*PROBLEM STATEMENT*
Once you find the line containing "middle mcp: (291, 199)", output it and every line after it to the end of the records, exactly.

*RECORDS PROVIDED*

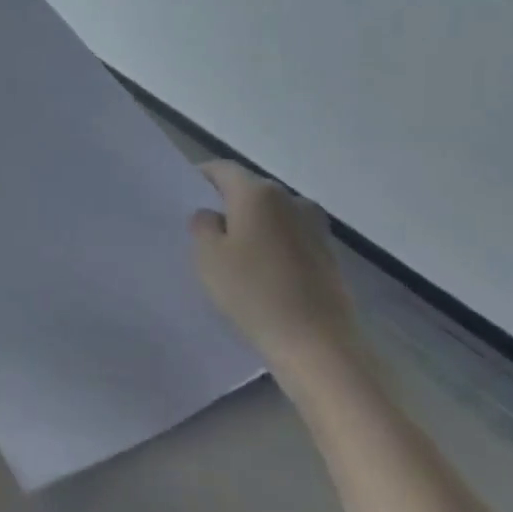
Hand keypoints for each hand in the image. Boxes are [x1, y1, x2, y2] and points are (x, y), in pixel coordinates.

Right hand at [191, 160, 366, 391]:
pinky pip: (289, 236)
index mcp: (258, 193)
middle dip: (227, 203)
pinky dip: (272, 244)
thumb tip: (212, 215)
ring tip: (233, 253)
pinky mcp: (327, 253)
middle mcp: (291, 199)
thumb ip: (202, 225)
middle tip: (204, 228)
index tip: (185, 193)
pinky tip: (260, 271)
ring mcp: (314, 226)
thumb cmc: (252, 292)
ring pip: (271, 214)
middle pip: (250, 190)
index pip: (223, 169)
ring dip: (252, 225)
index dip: (201, 177)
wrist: (316, 342)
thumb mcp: (207, 257)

*REPLY*
middle mcp: (291, 199)
thumb ip: (202, 225)
middle tip: (204, 228)
index tip: (185, 193)
pinky tip: (260, 271)
ring mcp: (314, 226)
thumb cmc: (252, 292)
ring pip: (271, 214)
middle pip: (250, 190)
index pip: (223, 169)
ring dip: (252, 225)
index dip: (201, 177)
wrist: (316, 342)
thumb mcp: (207, 257)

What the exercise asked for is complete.